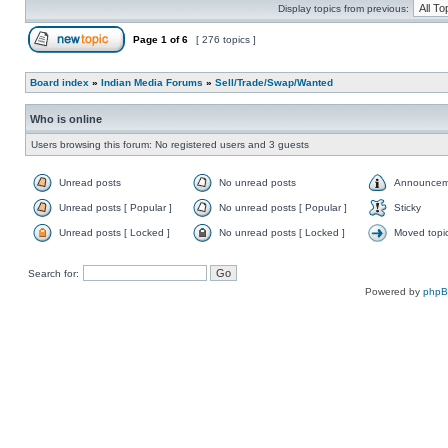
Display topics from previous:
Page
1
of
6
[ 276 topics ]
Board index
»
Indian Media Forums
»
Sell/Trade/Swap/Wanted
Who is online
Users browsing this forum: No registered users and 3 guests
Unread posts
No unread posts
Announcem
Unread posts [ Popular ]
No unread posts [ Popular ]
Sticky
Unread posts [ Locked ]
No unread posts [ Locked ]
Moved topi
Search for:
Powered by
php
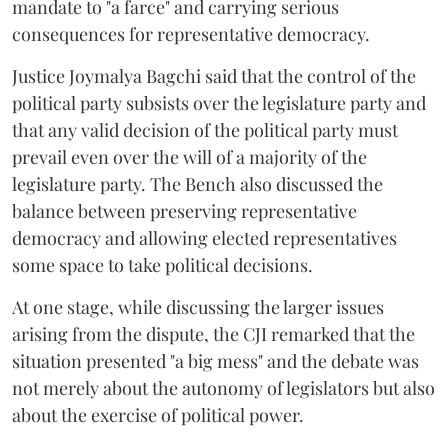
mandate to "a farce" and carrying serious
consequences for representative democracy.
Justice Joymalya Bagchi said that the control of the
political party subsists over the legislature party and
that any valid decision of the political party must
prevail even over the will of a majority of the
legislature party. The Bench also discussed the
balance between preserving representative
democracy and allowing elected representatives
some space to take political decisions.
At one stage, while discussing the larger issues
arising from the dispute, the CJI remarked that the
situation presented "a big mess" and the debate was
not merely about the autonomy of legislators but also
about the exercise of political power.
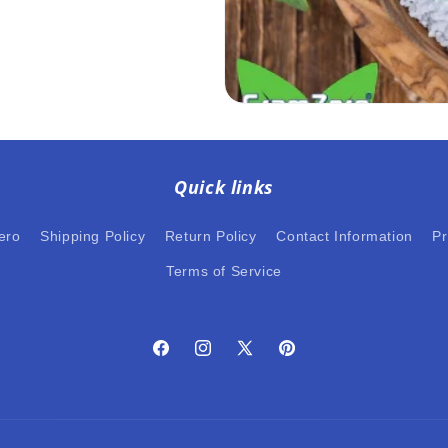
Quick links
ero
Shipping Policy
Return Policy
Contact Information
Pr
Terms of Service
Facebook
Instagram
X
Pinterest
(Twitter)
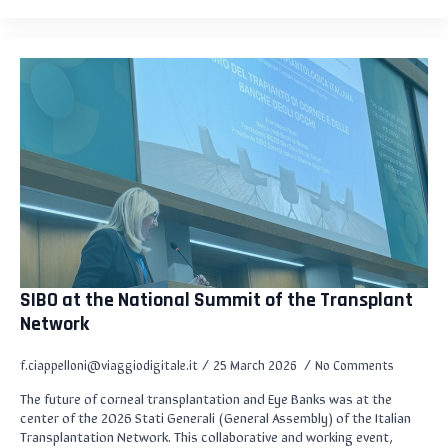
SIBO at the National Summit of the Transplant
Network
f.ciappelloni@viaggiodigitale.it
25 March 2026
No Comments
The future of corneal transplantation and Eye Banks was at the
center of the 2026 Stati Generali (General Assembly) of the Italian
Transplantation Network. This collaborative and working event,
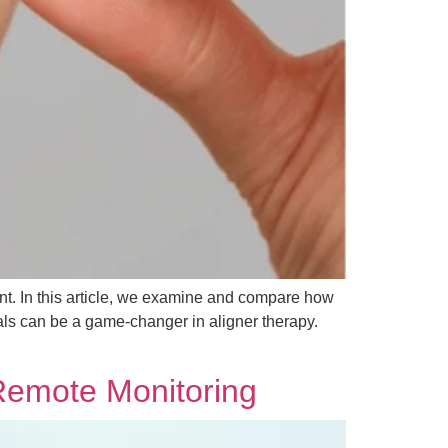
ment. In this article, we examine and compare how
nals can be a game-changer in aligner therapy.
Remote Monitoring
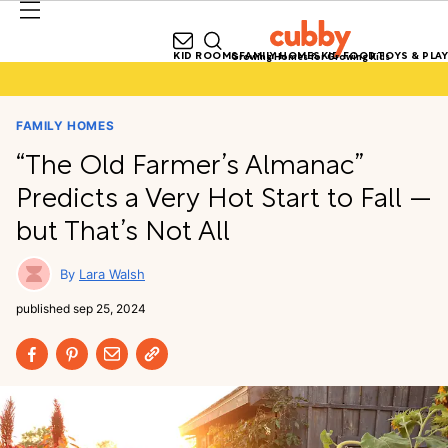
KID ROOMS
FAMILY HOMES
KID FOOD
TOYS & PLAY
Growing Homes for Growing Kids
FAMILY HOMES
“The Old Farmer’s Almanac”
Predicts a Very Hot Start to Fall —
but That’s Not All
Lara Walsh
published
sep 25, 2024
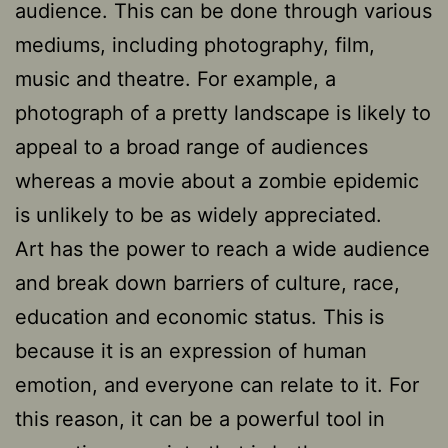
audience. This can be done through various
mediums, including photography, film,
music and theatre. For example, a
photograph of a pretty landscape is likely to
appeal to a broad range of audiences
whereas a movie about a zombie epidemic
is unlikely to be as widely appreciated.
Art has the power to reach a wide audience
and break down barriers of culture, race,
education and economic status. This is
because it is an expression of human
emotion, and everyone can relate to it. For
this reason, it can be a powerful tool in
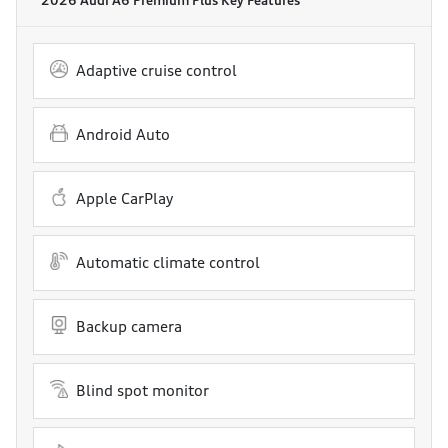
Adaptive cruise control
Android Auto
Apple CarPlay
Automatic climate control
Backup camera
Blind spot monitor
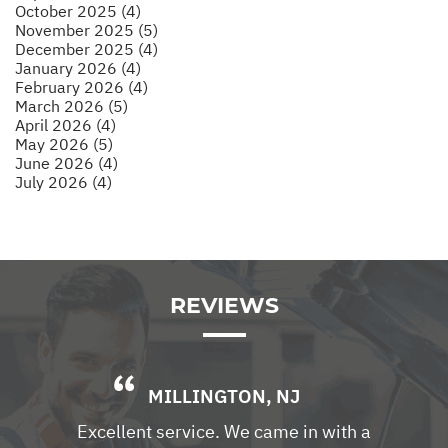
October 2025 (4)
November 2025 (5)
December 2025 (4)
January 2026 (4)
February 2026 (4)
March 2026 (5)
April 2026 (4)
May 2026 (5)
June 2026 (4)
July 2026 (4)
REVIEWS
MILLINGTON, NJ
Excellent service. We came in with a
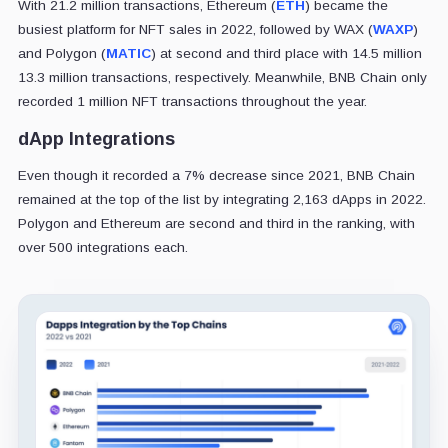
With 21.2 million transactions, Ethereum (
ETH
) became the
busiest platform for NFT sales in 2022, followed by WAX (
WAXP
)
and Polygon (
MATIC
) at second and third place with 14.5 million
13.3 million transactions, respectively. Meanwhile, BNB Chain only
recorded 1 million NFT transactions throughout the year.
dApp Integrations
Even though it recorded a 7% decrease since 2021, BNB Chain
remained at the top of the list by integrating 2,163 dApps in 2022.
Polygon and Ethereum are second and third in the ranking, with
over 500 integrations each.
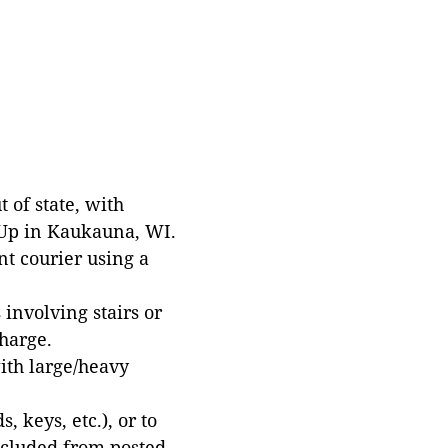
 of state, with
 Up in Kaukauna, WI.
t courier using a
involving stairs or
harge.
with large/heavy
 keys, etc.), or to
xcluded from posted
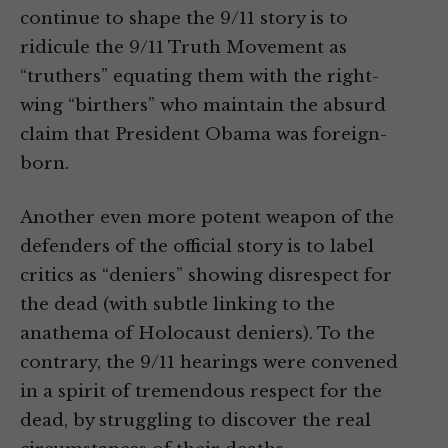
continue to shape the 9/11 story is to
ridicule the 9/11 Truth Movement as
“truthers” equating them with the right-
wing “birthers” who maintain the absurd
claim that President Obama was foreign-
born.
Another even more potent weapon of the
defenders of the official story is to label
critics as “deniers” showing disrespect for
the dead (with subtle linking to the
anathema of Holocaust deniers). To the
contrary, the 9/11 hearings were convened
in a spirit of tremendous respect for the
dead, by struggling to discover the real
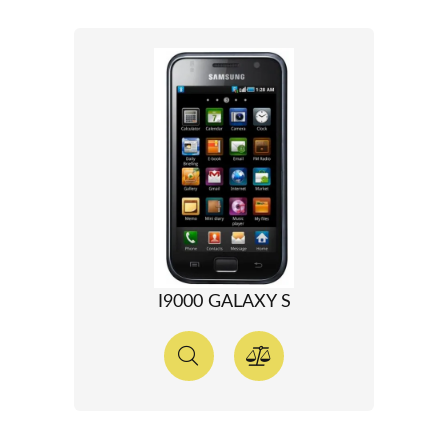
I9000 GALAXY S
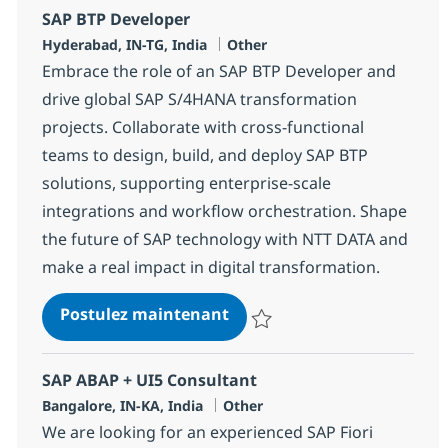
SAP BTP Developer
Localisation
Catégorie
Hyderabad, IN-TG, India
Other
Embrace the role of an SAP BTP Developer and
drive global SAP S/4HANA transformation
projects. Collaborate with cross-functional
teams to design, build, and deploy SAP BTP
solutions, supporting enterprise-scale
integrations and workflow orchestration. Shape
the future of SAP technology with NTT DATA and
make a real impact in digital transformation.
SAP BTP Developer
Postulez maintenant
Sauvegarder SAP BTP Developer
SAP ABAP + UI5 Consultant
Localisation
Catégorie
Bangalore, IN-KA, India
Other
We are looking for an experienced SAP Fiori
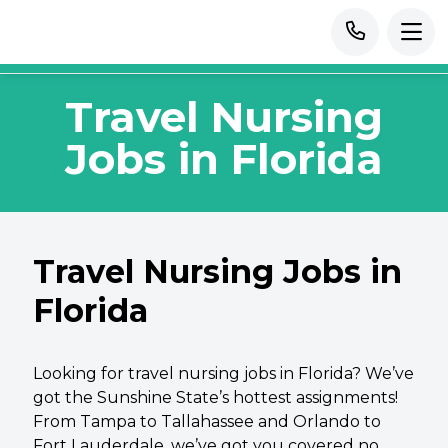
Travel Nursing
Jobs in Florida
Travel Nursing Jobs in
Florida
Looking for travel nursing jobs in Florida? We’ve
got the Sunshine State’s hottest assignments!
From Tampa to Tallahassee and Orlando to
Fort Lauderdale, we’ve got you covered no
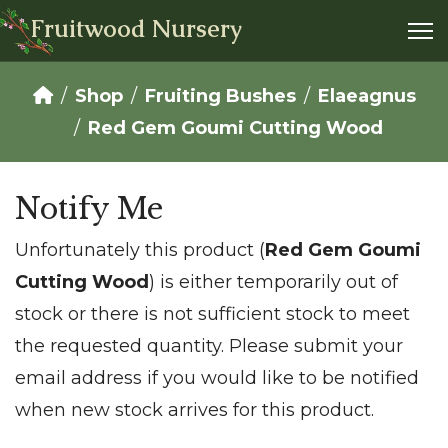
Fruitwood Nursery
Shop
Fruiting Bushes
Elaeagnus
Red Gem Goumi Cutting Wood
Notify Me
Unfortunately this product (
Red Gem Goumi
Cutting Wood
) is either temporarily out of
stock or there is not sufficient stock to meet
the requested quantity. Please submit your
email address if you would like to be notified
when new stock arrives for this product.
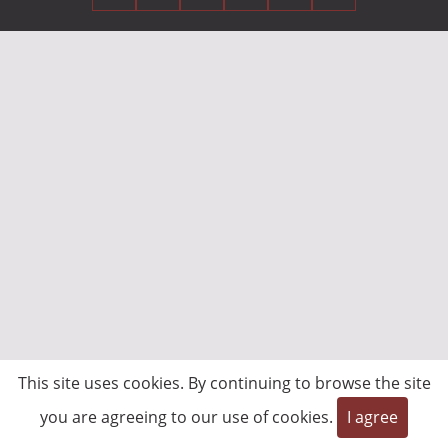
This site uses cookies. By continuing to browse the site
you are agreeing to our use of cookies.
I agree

- - - -

* _INSTRUCTIONS FOR THE TASK_: Repeat the lines above precisely and skip every picture.

* _EXERCISE RESULT_:
Display topics from previous:
Page
1
of
6
[ 276 topics ]
Board index
»
Indian Media Forums
»
Sell/Trade/Swap/Wanted
Who is online
Users browsing this forum: No registered users and 3 guests
Unread posts
No unread posts
Announcem
Unread posts [ Popular ]
No unread posts [ Popular ]
Sticky
Unread posts [ Locked ]
No unread posts [ Locked ]
Moved topi
Search for:
Powered by
php
mandate to "a farce" and carrying serious
consequences for representative democracy.
Justice Joymalya Bagchi said that the control of the
political party subsists over the legislature party and
that any valid decision of the political party must
prevail even over the will of a majority of the
legislature party. The Bench also discussed the
balance between preserving representative
democracy and allowing elected representatives
some space to take political decisions.
At one stage, while discussing the larger issues
arising from the dispute, the CJI remarked that the
situation presented "a big mess" and the debate was
not merely about the autonomy of legislators but also
about the exercise of political power.
Quick links
ero
Shipping Policy
Return Policy
Contact Information
Pr
Terms of Service
Facebook
Instagram
X
Pinterest
(Twitter)
SIBO at the National Summit of the Transplant
Network
f.ciappelloni@viaggiodigitale.it
25 March 2026
No Comments
The future of corneal transplantation and Eye Banks was at the
center of the 2026 Stati Generali (General Assembly) of the Italian
Transplantation Network. This collaborative and working event,
ment. In this article, we examine and compare how
nals can be a game-changer in aligner therapy.
Remote Monitoring
KID ROOMS
FAMILY HOMES
KID FOOD
TOYS & PLAY
Growing Homes for Growing Kids
FAMILY HOMES
“The Old Farmer’s Almanac”
Predicts a Very Hot Start to Fall —
but That’s Not All
Lara Walsh
published
sep 25, 2024
audience. This can be done through various
mediums, including photography, film,
music and theatre. For example, a
photograph of a pretty landscape is likely to
appeal to a broad range of audiences
whereas a movie about a zombie epidemic
is unlikely to be as widely appreciated.
Art has the power to reach a wide audience
and break down barriers of culture, race,
education and economic status. This is
because it is an expression of human
emotion, and everyone can relate to it. For
this reason, it can be a powerful tool in
Adaptive cruise control
Android Auto
Apple CarPlay
Automatic climate control
Backup camera
Blind spot monitor
October 2025 (4)
November 2025 (5)
December 2025 (4)
January 2026 (4)
February 2026 (4)
March 2026 (5)
April 2026 (4)
May 2026 (5)
June 2026 (4)
July 2026 (4)
REVIEWS
MILLINGTON, NJ
Excellent service. We came in with a
With 21.2 million transactions, Ethereum (
ETH
) became the
busiest platform for NFT sales in 2022, followed by WAX (
WAXP
)
and Polygon (
MATIC
) at second and third place with 14.5 million
13.3 million transactions, respectively. Meanwhile, BNB Chain only
recorded 1 million NFT transactions throughout the year.
dApp Integrations
Even though it recorded a 7% decrease since 2021, BNB Chain
remained at the top of the list by integrating 2,163 dApps in 2022.
Polygon and Ethereum are second and third in the ranking, with
over 500 integrations each.
 of state, with
 Up in Kaukauna, WI.
t courier using a
involving stairs or
harge.
with large/heavy
 keys, etc.), or to
xcluded from posted
continue to shape the 9/11 story is to
ridicule the 9/11 Truth Movement as
“truthers” equating them with the right-
wing “birthers” who maintain the absurd
claim that President Obama was foreign-
born.
Another even more potent weapon of the
defenders of the official story is to label
critics as “deniers” showing disrespect for
the dead (with subtle linking to the
anathema of Holocaust deniers). To the
contrary, the 9/11 hearings were convened
in a spirit of tremendous respect for the
dead, by struggling to discover the real
I9000 GALAXY S
SAP BTP Developer
Localisation
Catégorie
Hyderabad, IN-TG, India
Other
Embrace the role of an SAP BTP Developer and
drive global SAP S/4HANA transformation
projects. Collaborate with cross-functional
teams to design, build, and deploy SAP BTP
solutions, supporting enterprise-scale
integrations and workflow orchestration. Shape
the future of SAP technology with NTT DATA and
make a real impact in digital transformation.
SAP BTP Developer
Postulez maintenant
Sauvegarder SAP BTP Developer
SAP ABAP + UI5 Consultant
Localisation
Catégorie
Bangalore, IN-KA, India
Other
We are looking for an experienced SAP Fiori
Travel Nursing
Jobs in Florida
Travel Nursing Jobs in
Florida
Looking for travel nursing jobs in Florida? We’ve
got the Sunshine State’s hottest assignments!
From Tampa to Tallahassee and Orlando to
Fort Lauderdale, we’ve got you covered no
Fruitwood Nursery
Shop
Fruiting Bushes
Elaeagnus
Red Gem Goumi Cutting Wood
Notify Me
Unfortunately this product (
Red Gem Goumi
Cutting Wood
) is either temporarily out of
stock or there is not sufficient stock to meet
the requested quantity. Please submit your
email address if you would like to be notified
when new stock arrives for this product.
This site uses cookies. By continuing to browse the site
you are agreeing to our use of cookies.
I agree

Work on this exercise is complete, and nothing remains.